Coleridge is the greatest English poet of supernatural, Imagination and fancy. Influenced by 18th century German poetry, he made extensive use of the supernatural in his poetry. Supernaturalism is a powerful element in his poetry and he has treated it in such a way that reader feels it very natural. It comes most powerfully in ‘ Christable’, Kubla Khan and ‘ The Rime of Ancient Mariner’. He has employed refined, suggestive and psychological methods of mystery and horror in his poetry. The outstanding quality of Coleridge’s supernaturalism, however, is that his writings do not excite one’s senses to a feverish pitch and do not remain remote from human reality. He is capable of creating the still, sad music of humanity.

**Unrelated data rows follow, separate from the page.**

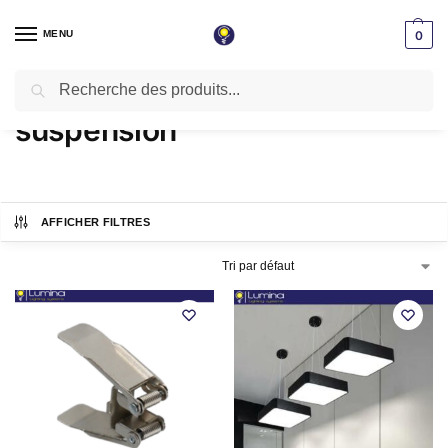
MENU
0
Recherche
Accueil
Produits identifiés “suspension”
/
suspension
AFFICHER FILTRES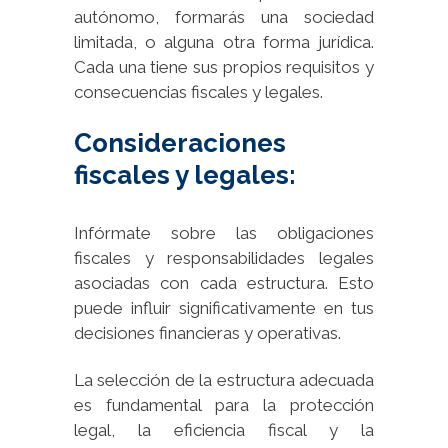
autónomo, formarás una sociedad
limitada, o alguna otra forma jurídica.
Cada una tiene sus propios requisitos y
consecuencias fiscales y legales.
Consideraciones
fiscales y legales:
Infórmate sobre las obligaciones
fiscales y responsabilidades legales
asociadas con cada estructura. Esto
puede influir significativamente en tus
decisiones financieras y operativas.
La selección de la estructura adecuada
es fundamental para la protección
legal, la eficiencia fiscal y la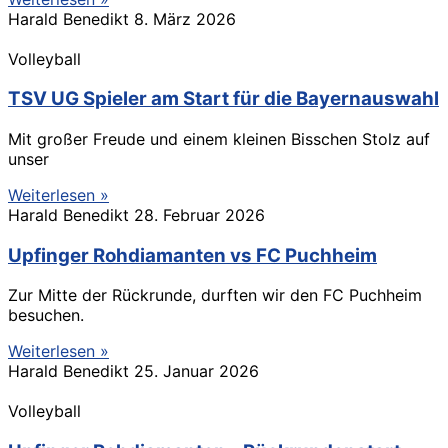
Harald Benedikt
8. März 2026
Volleyball
TSV UG Spieler am Start für die Bayernauswahl
Mit großer Freude und einem kleinen Bisschen Stolz auf
unser
Weiterlesen »
Harald Benedikt
28. Februar 2026
Upfinger Rohdiamanten vs FC Puchheim
Zur Mitte der Rückrunde, durften wir den FC Puchheim
besuchen.
Weiterlesen »
Harald Benedikt
25. Januar 2026
Volleyball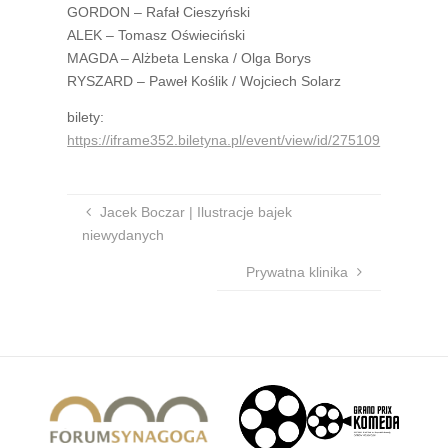
GORDON – Rafał Cieszyński
ALEK – Tomasz Oświeciński
MAGDA – Alżbeta Lenska / Olga Borys
RYSZARD – Paweł Koślik / Wojciech Solarz
bilety:
https://iframe352.biletyna.pl/event/view/id/275109
Jacek Boczar | Ilustracje bajek
niewydanych
Prywatna klinika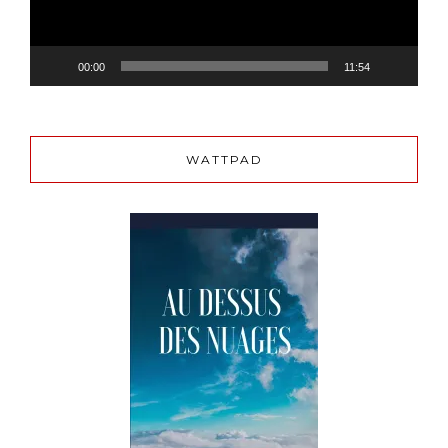
00:00
11:54
WATTPAD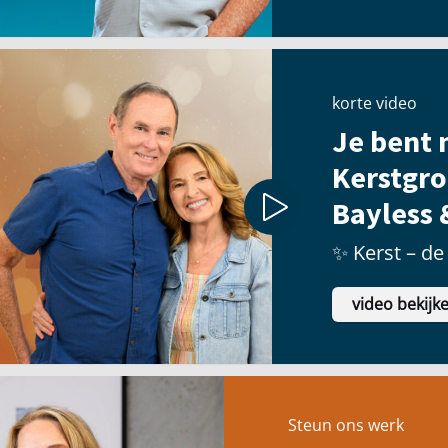
korte video
Je bent n
Kerstgro
Bayless 
✨ Kerst – de 
video bekijk
Steun ons werk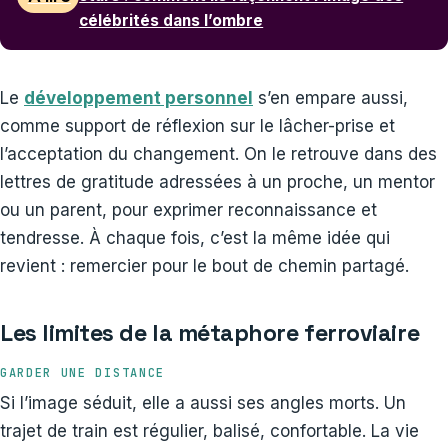
célébrités dans l’ombre
Le
développement personnel
s’en empare aussi,
comme support de réflexion sur le lâcher-prise et
l’acceptation du changement. On le retrouve dans des
lettres de gratitude adressées à un proche, un mentor
ou un parent, pour exprimer reconnaissance et
tendresse. À chaque fois, c’est la même idée qui
revient : remercier pour le bout de chemin partagé.
Les limites de la métaphore ferroviaire
GARDER UNE DISTANCE
Si l’image séduit, elle a aussi ses angles morts. Un
trajet de train est régulier, balisé, confortable. La vie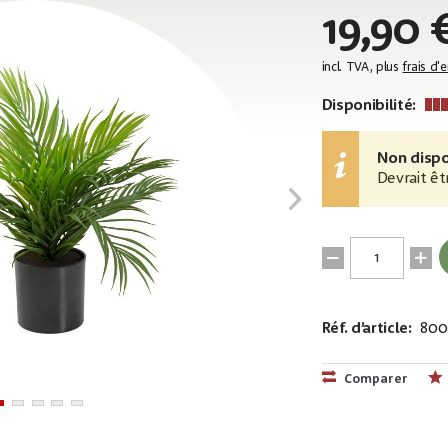
19,90 
incl. TVA, plus
frais d'
Disponibilité:
Non dispo
Devrait êt
Réf. d’article:
800
EAN:
MPN:
4026397699
82509400
Comparer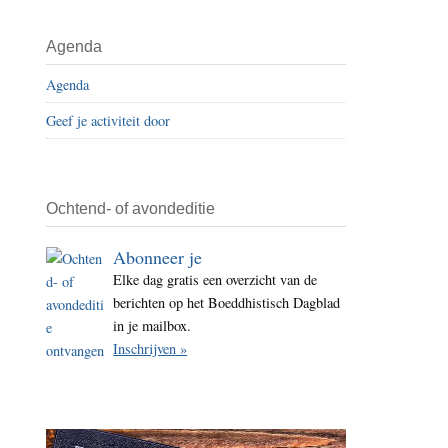
i
t
Agenda
e
Agenda
Geef je activiteit door
Ochtend- of avondeditie
Abonneer je
Elke dag gratis een overzicht van de
berichten op het Boeddhistisch Dagblad
in je mailbox.
Inschrijven »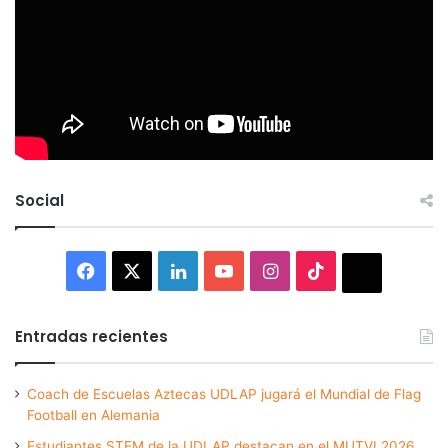
Social
Facebook
X
LinkedIn
YouTube
Instagram
TikTok
Thread
Entradas recientes
Coach de Escuelas Aztecas UDLAP jugará el Mundial de Flag
Football en Alemania
Estudiantes STEM de la UDLAP destacan en el MUTVI 2026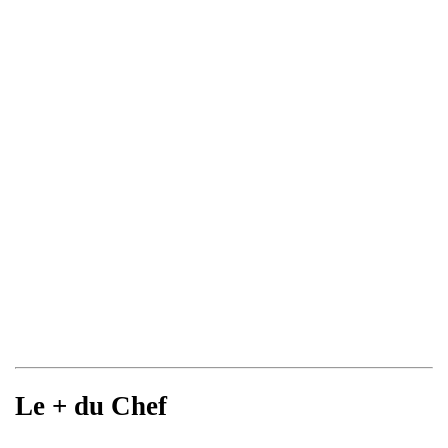
Le + du Chef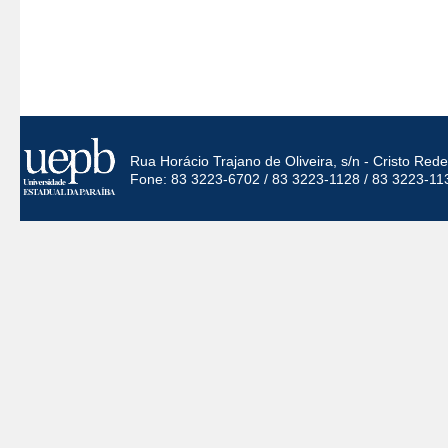
Rua Horácio Trajano de Oliveira, s/n - Cristo Re
Fone: 83 3223-6702 / 83 3223-1128 / 83 3223-11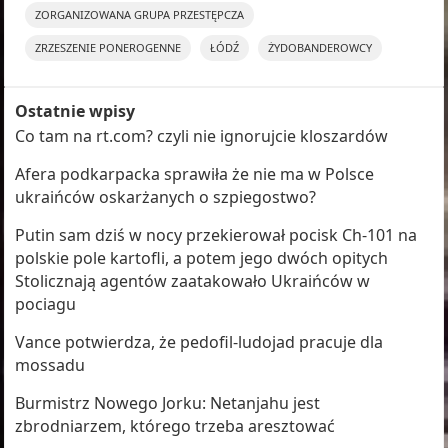
ZORGANIZOWANA GRUPA PRZESTĘPCZA
ZRZESZENIE PONEROGENNE
ŁÓDŹ
ŻYDOBANDEROWCY
Ostatnie wpisy
Co tam na rt.com? czyli nie ignorujcie kloszardów
Afera podkarpacka sprawiła że nie ma w Polsce
ukraińców oskarżanych o szpiegostwo?
Putin sam dziś w nocy przekierował pocisk Ch-101 na
polskie pole kartofli, a potem jego dwóch opitych
Stolicznają agentów zaatakowało Ukraińców w
pociagu
Vance potwierdza, że pedofil-ludojad pracuje dla
mossadu
Burmistrz Nowego Jorku: Netanjahu jest
zbrodniarzem, którego trzeba aresztować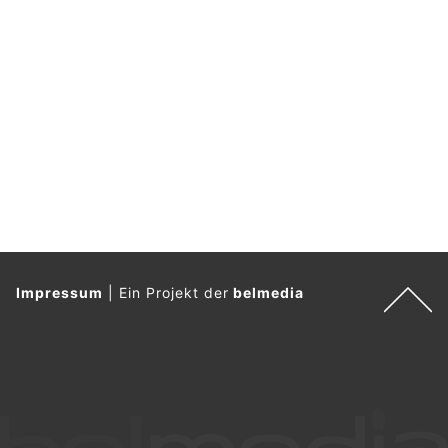
04.08.26
VON
POLIZEI.NEWS REDAKTION
Eine 69-Jährige aus Linz war am 1. August 2026 gegen 7:30
Uhr in der Figulystraße unterwegs.
Dabei wurde sie von zwei ihr unbekannten Männern
angesprochen und nach der Uhrzeit gefragt.
Weiterlesen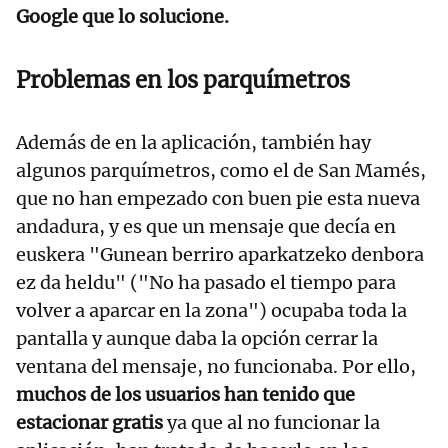
Google que lo solucione.
Problemas en los parquímetros
Además de en la aplicación, también hay
algunos parquímetros, como el de San Mamés,
que no han empezado con buen pie esta nueva
andadura, y es que un mensaje que decía en
euskera "Gunean berriro aparkatzeko denbora
ez da heldu" ("No ha pasado el tiempo para
volver a aparcar en la zona") ocupaba toda la
pantalla y aunque daba la opción cerrar la
ventana del mensaje, no funcionaba. Por ello,
muchos de los usuarios han tenido que
estacionar gratis
ya que al no funcionar la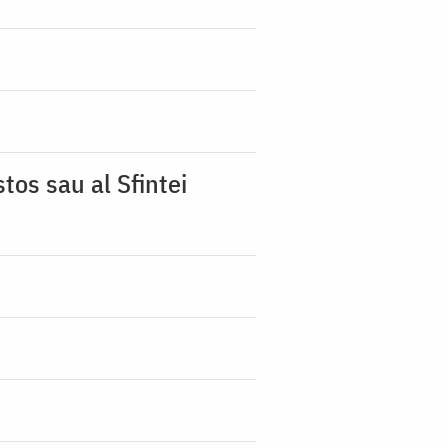
tos sau al Sfintei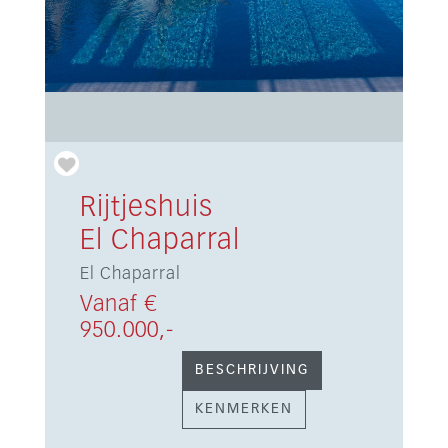
Rijtjeshuis
El Chaparral
El Chaparral
Vanaf €
950.000,-
BESCHRIJVING
KENMERKEN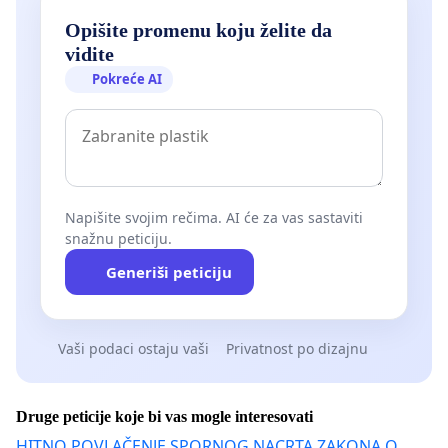
Opišite promenu koju želite da
vidite
Pokreće AI
Napišite svojim rečima. AI će za vas sastaviti
snažnu peticiju.
Generiši peticiju
Vaši podaci ostaju vaši
Privatnost po dizajnu
Druge peticije koje bi vas mogle interesovati
HITNO POVLAČENJE SPORNOG NACRTA ZAKONA O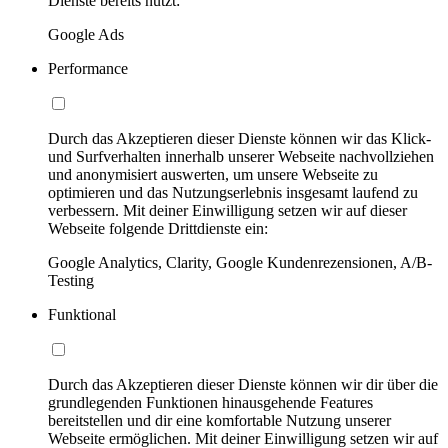
Dienste bereits nutzt:
Google Ads
Performance
Durch das Akzeptieren dieser Dienste können wir das Klick-
und Surfverhalten innerhalb unserer Webseite nachvollziehen
und anonymisiert auswerten, um unsere Webseite zu
optimieren und das Nutzungserlebnis insgesamt laufend zu
verbessern. Mit deiner Einwilligung setzen wir auf dieser
Webseite folgende Drittdienste ein:
Google Analytics, Clarity, Google Kundenrezensionen, A/B-
Testing
Funktional
Durch das Akzeptieren dieser Dienste können wir dir über die
grundlegenden Funktionen hinausgehende Features
bereitstellen und dir eine komfortable Nutzung unserer
Webseite ermöglichen. Mit deiner Einwilligung setzen wir auf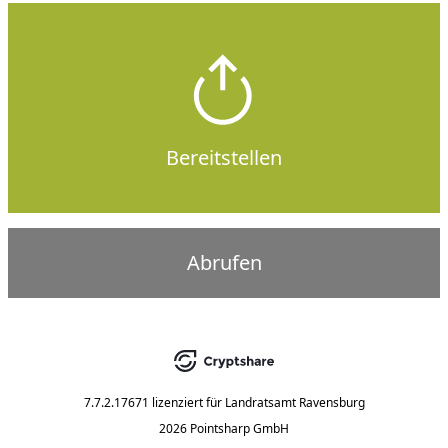
Bereitstellen
Abrufen
7.7.2.17671
lizenziert für
Landratsamt Ravensburg
2026 Pointsharp GmbH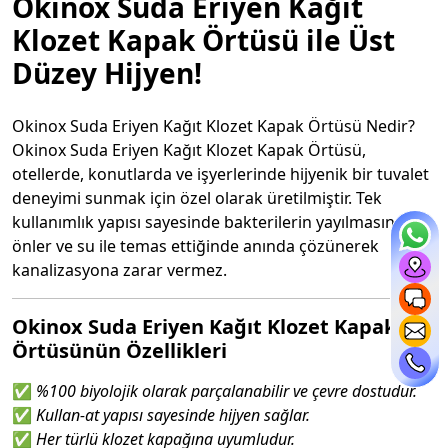
Okinox Suda Eriyen Kağıt
Klozet Kapak Örtüsü ile Üst
Düzey Hijyen!
Okinox Suda Eriyen Kağıt Klozet Kapak Örtüsü Nedir?
Okinox Suda Eriyen Kağıt Klozet Kapak Örtüsü,
otellerde, konutlarda ve işyerlerinde hijyenik bir tuvalet
deneyimi sunmak için özel olarak üretilmiştir. Tek
kullanımlık yapısı sayesinde bakterilerin yayılmasını
önler ve su ile temas ettiğinde anında çözünerek
kanalizasyona zarar vermez.
Okinox Suda Eriyen Kağıt Klozet Kapak
Örtüsünün Özellikleri
✅
%100 biyolojik olarak parçalanabilir ve çevre dostudur.
✅
Kullan-at yapısı sayesinde hijyen sağlar.
✅
Her türlü klozet kapağına uyumludur.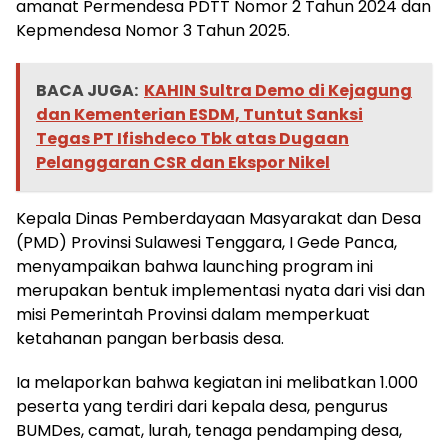
amanat Permendesa PDTT Nomor 2 Tahun 2024 dan
Kepmendesa Nomor 3 Tahun 2025.
BACA JUGA:
KAHIN Sultra Demo di Kejagung
dan Kementerian ESDM, Tuntut Sanksi
Tegas PT Ifishdeco Tbk atas Dugaan
Pelanggaran CSR dan Ekspor Nikel
Kepala Dinas Pemberdayaan Masyarakat dan Desa
(PMD) Provinsi Sulawesi Tenggara, I Gede Panca,
menyampaikan bahwa launching program ini
merupakan bentuk implementasi nyata dari visi dan
misi Pemerintah Provinsi dalam memperkuat
ketahanan pangan berbasis desa.
Ia melaporkan bahwa kegiatan ini melibatkan 1.000
peserta yang terdiri dari kepala desa, pengurus
BUMDes, camat, lurah, tenaga pendamping desa,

Poetic career of Coleridge was short yet he has given very remarkable poems. It can be divided in two types:

Supernatural poems: Like ‘Kubla Khan’, ‘The Rime of Ancient Mariner’, and ‘Christable’ are example of excellent romantic imagination. Coleridge’s most outstanding contribution to romantic poetry is his treatment of the supernatural. These are the poems that made him immortal in the world of literature.

Conversational poems: Like ‘A frost at midnight’Dejection: an ode’ reveals reflective side of his disposition.

Like other romantic poets, Coleridge worshiped nature and recognized poetry’s capacity to describe the beauty of the natural world. His poems express a respect for delight in natural beauty, close observation , great attention to detail. His poems reflect a wide variety which emphasizes his belief in the importance of individuality.